Jesus gives his disciples a job as well. It seems to go better than it did for Amos. The Twelve have been following Jesus during his busy, mostly-successful ministry in Galilee. We’ve heard about the healings, exorcisms and outreaches of Jesus in Mark’s Gospel all these Sundays. Now Jesus says to the Twelve: “You do it.” Of course they are apprehensive, as most of us would be, wanting to take this and that along with them. “You don’t need it,” Jesus says. “You have experienced me and my message. Don’t bring a big suitcase full of things; just go forth as you are, freeing people from evil and illness, and proclaiming the Kingdom of God.” Later in the Gospel, when they return, Jesus compliments them: “I saw Satan fall from the sky,” he says, and we can imagine him smiling.

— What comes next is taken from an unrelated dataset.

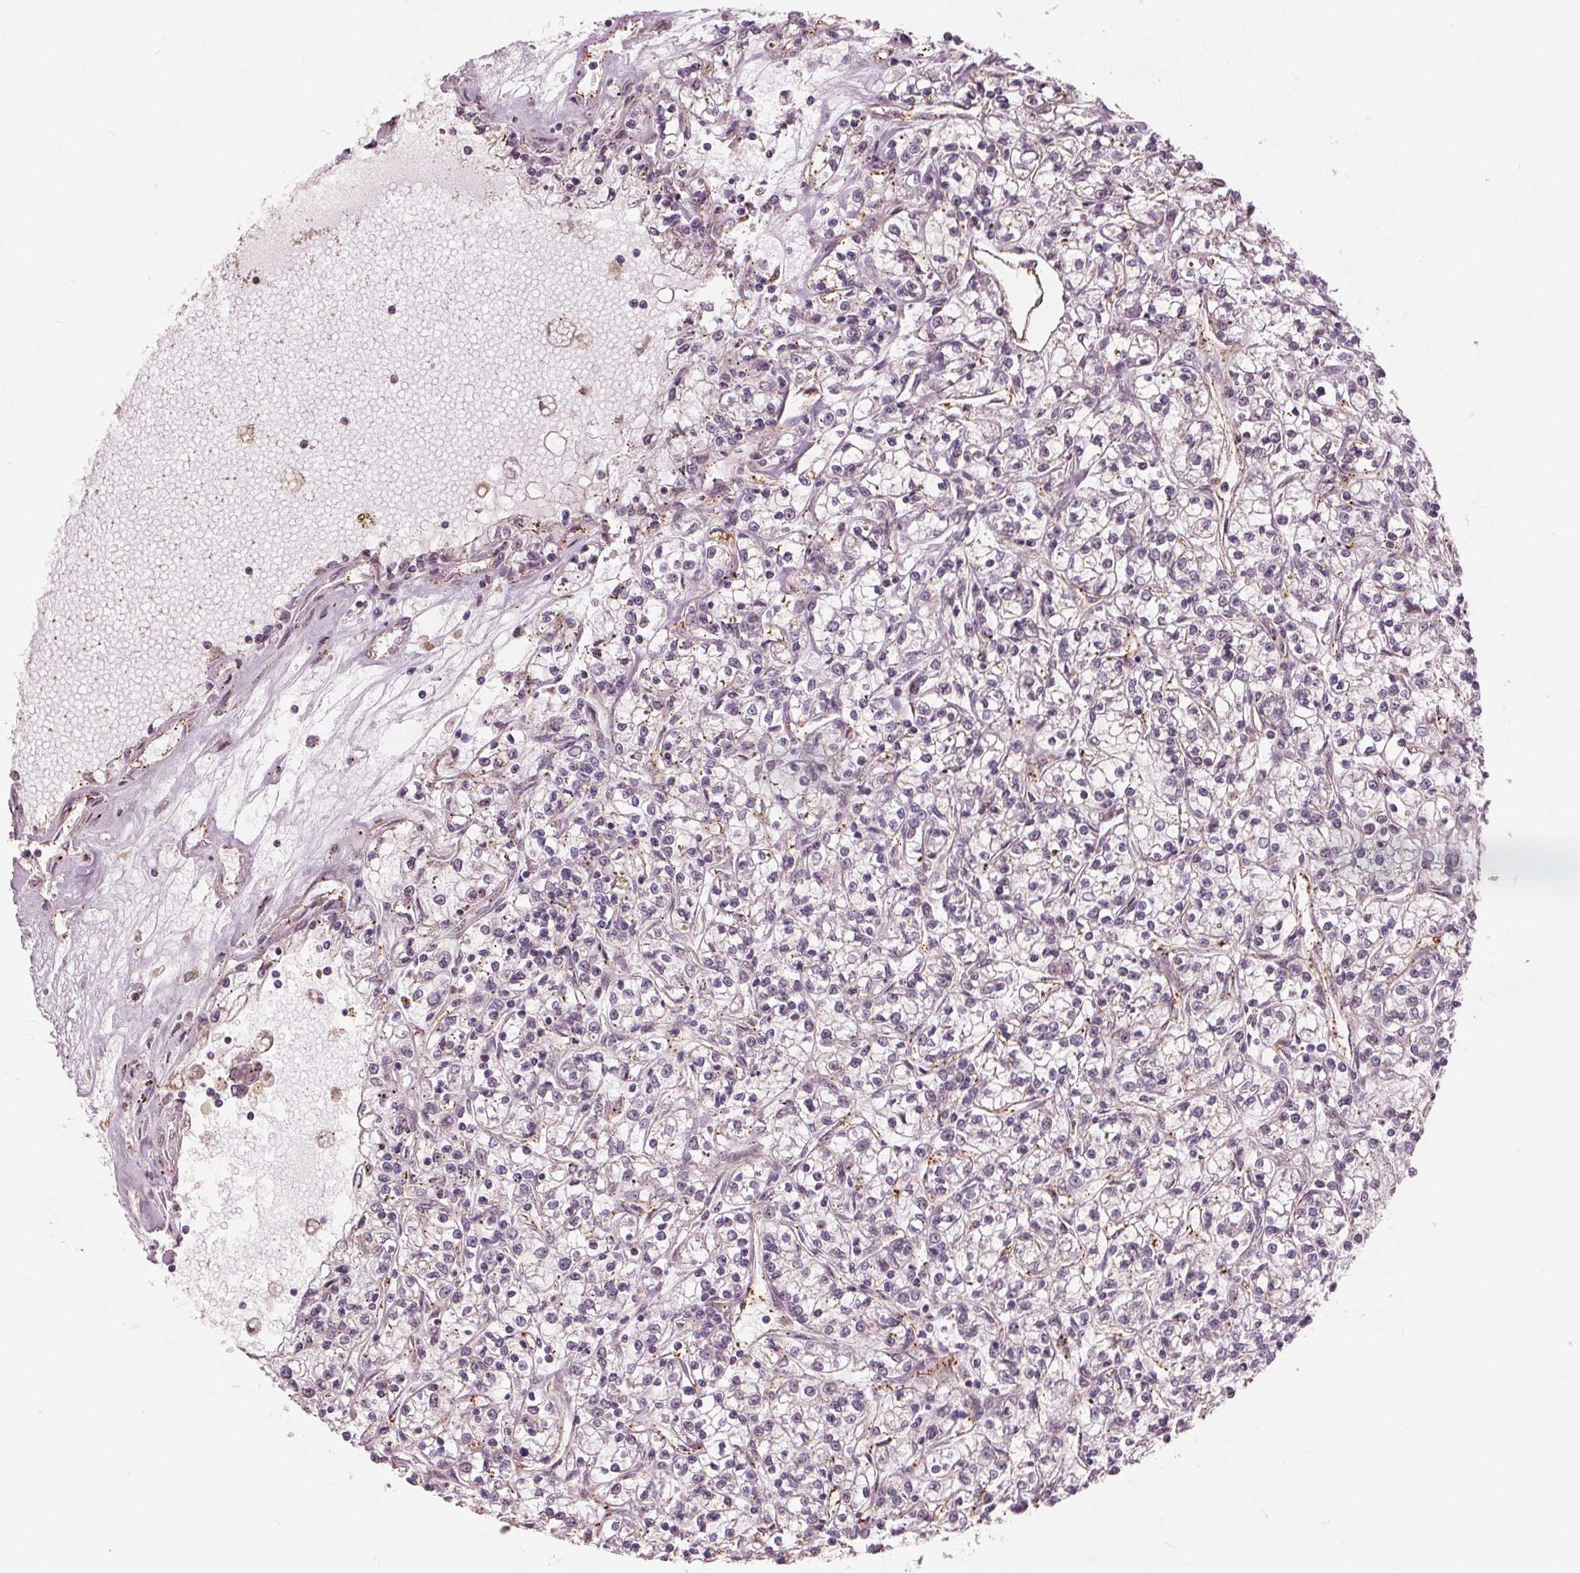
{"staining": {"intensity": "moderate", "quantity": "<25%", "location": "nuclear"}, "tissue": "renal cancer", "cell_type": "Tumor cells", "image_type": "cancer", "snomed": [{"axis": "morphology", "description": "Adenocarcinoma, NOS"}, {"axis": "topography", "description": "Kidney"}], "caption": "A brown stain shows moderate nuclear expression of a protein in renal cancer (adenocarcinoma) tumor cells.", "gene": "TXNIP", "patient": {"sex": "female", "age": 59}}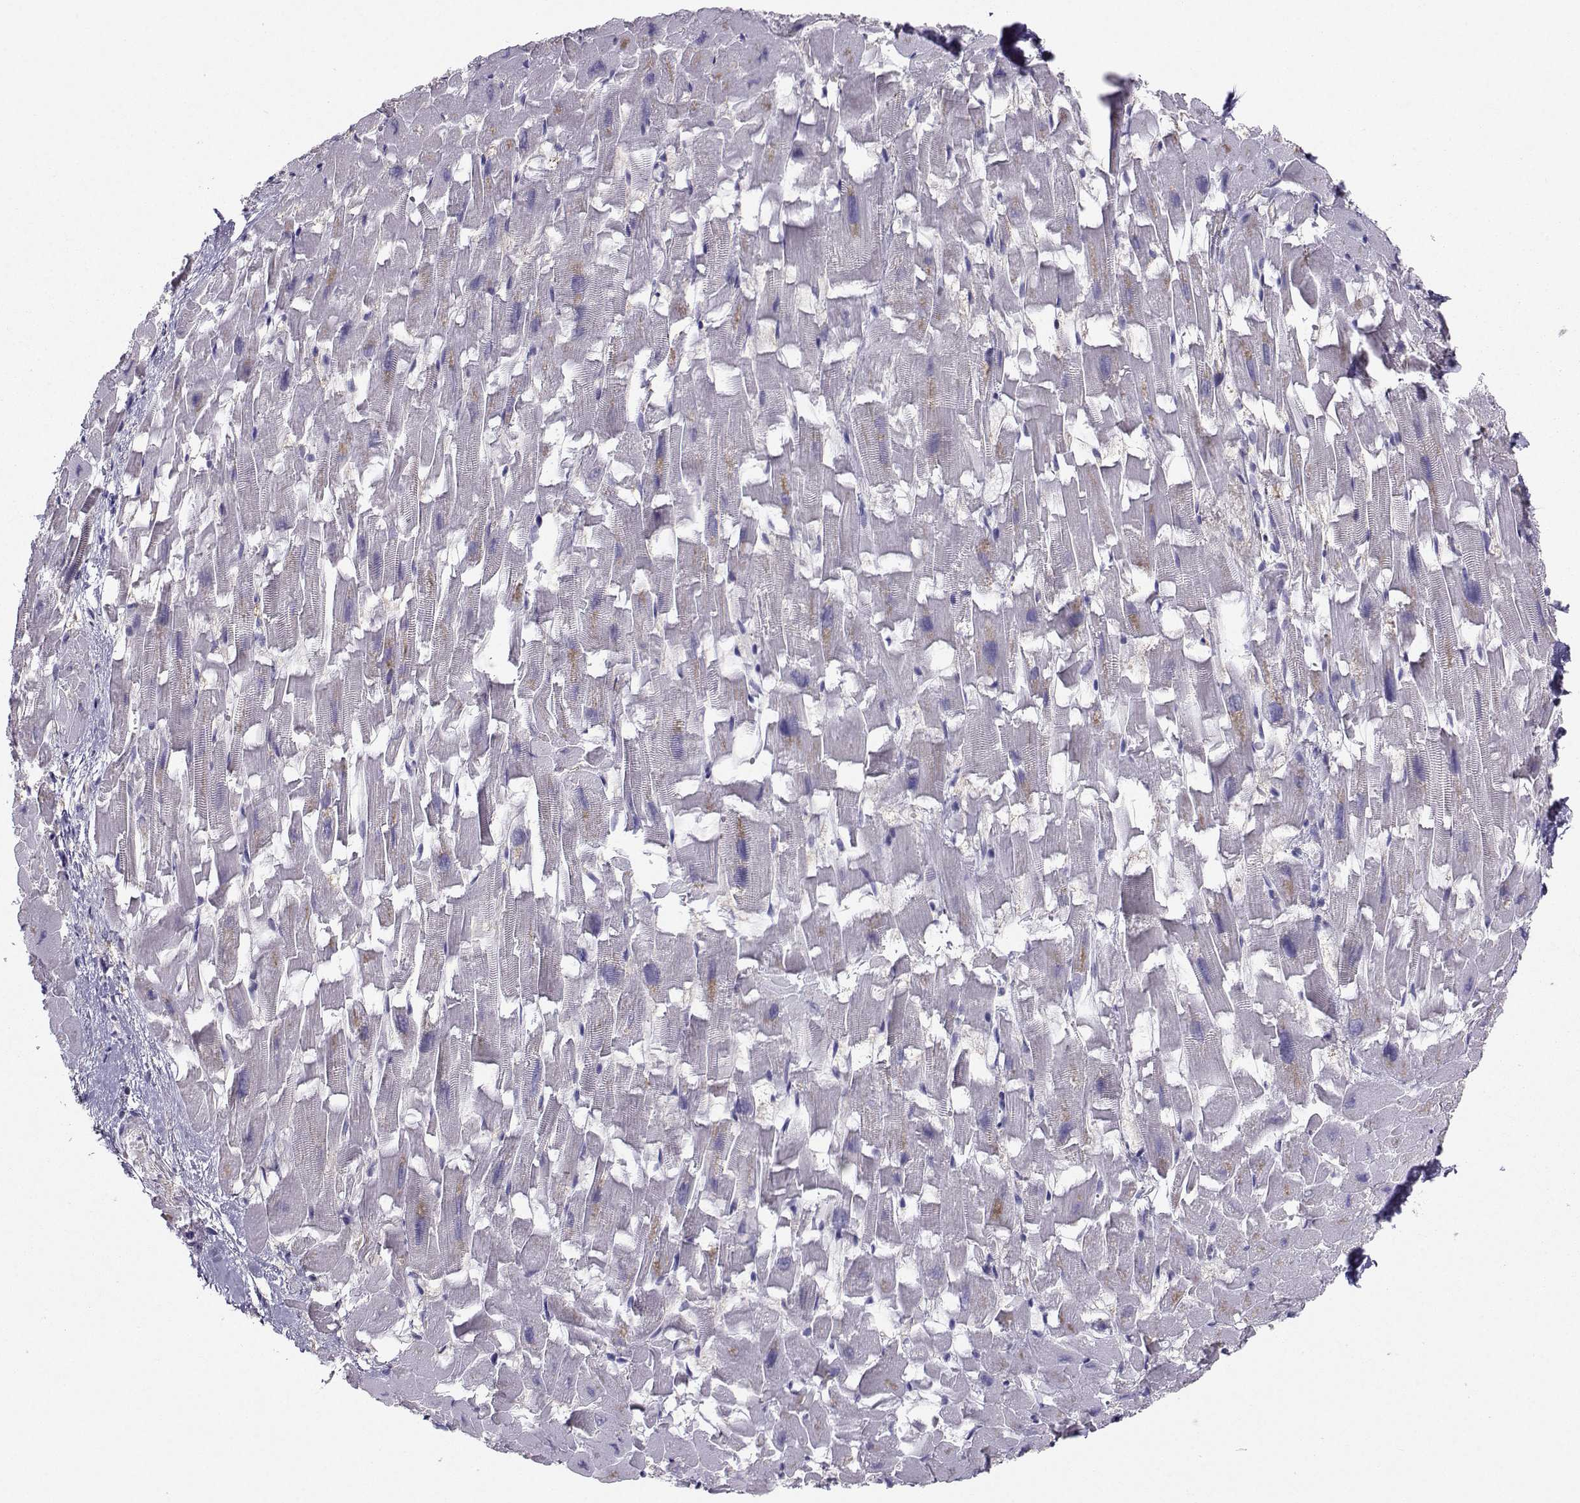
{"staining": {"intensity": "negative", "quantity": "none", "location": "none"}, "tissue": "heart muscle", "cell_type": "Cardiomyocytes", "image_type": "normal", "snomed": [{"axis": "morphology", "description": "Normal tissue, NOS"}, {"axis": "topography", "description": "Heart"}], "caption": "Heart muscle was stained to show a protein in brown. There is no significant staining in cardiomyocytes.", "gene": "PGK1", "patient": {"sex": "female", "age": 64}}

Jesus, of course, gives us jobs as well. Our jobs are not all that different from the Twelve. As baptized followers of Jesus, we have one task: to proclaim the kingdom of God to the world – God’s realm of endless love – and to show that kingdom by helping others as we can, and diminishing evil in the world. Most of us do these jobs as part of our daily lives. Raising a family in the vision of God is a key way of accomplishing the job Jesus gives us. But most of us unfortunately don’t see our daily lives as carrying out the work of Jesus. And most of us don’t see our workplaces as key venues for building the kingdom.

That’s why we need a periodic job review. The Letter to the Ephesians gives us this review: wake up, it is saying. Don’t you know you have been chosen by God, chosen in Christ, chosen in the Holy Spirit, to fill up the world with God’s glory? Yes, by the way we live, the hope in our hearts, the joy that permeates our lives, by the force of our having come to know Jesus – all of us are sent by Christ every day to transform the world.

You know at work how someone can be crabby all the time? And someone else, with the same job, can be helpful and positive? We know, too, whom we’d prefer to work with: not the crabby one, that’s for sure! If it’s like that in the workplace, it can be like that in God’s ministry. Which worker do we want to be? The disciple who obscures the kingdom, or the one who, in daily life, makes the kingdom shine?